Attend to vs. tend to

  • Attend to and tend to are synonymous in two senses: (1) to work for or be a servant to, and (2) to apply one’s attention to. This covers most of both phrases’ territory. Where they are not synonymous is where tend to means to have a tendency to.


    Both attend and tend can be intransitive—that is, used without the to—but often the to is necessary to avoid confusion with other senses of attend and tend.


    For example, the writer wisely includes to in this sentence because attend alone could cause confusion:

    Those that attend to the long-term energy needs of their companies will gain an edge over those that don’t. [Forbes]


    When the to can be dropped without creating confusion, attend on its own carries the same meaning—for example:

    Instead, time and again and in appalling weather, he went into no-man’s-land to search for and attend the wounded. [Telegraph]

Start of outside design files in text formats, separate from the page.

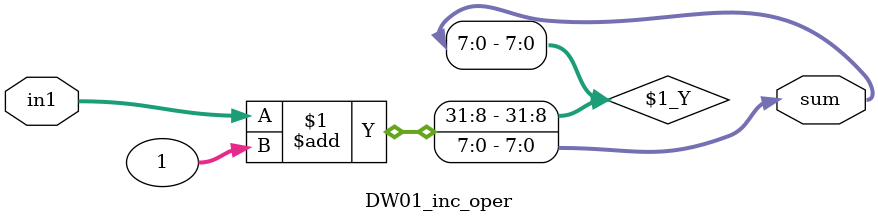
<source format=v>
module DW01_inc_oper(in1,sum);
  parameter wordlength = 8;

  input [wordlength-1:0] in1;
  output [wordlength-1:0] sum;
 
  assign  sum = in1 + 1;
endmodule


</source>
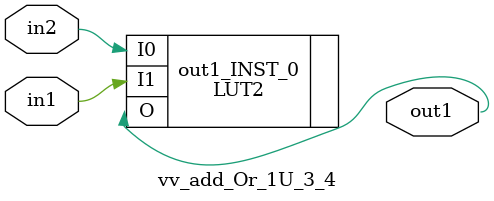
<source format=v>
`timescale 1 ps / 1 ps

(* STRUCTURAL_NETLIST = "yes" *)
module vv_add_Or_1U_3_4
   (in2,
    in1,
    out1);
  input in2;
  input in1;
  output out1;

  wire in1;
  wire in2;
  wire out1;

LUT2 #(
    .INIT(4'hE)) 
     out1_INST_0
       (.I0(in2),
        .I1(in1),
        .O(out1));
endmodule


</source>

    With tend to, the to more often bears removal. For instance, to is unnecessary in these cases because one sense of tend (without to) is to take care of:

    Animal Control worked with the man to reduce the number to the legal limit of three, then left him to tend to his pets. [Chicago Tribune]

    Her maternal urge to tend to her baby trumps the physical pain she has to endure. [Herald Sun]


    1. thanks, great explanation on attend to and tend to; however, on the last example I’m not sure. is it saying we can say “… to tend his pets” and ” … to tend her baby …” and it would still be ok? please explain, thanks.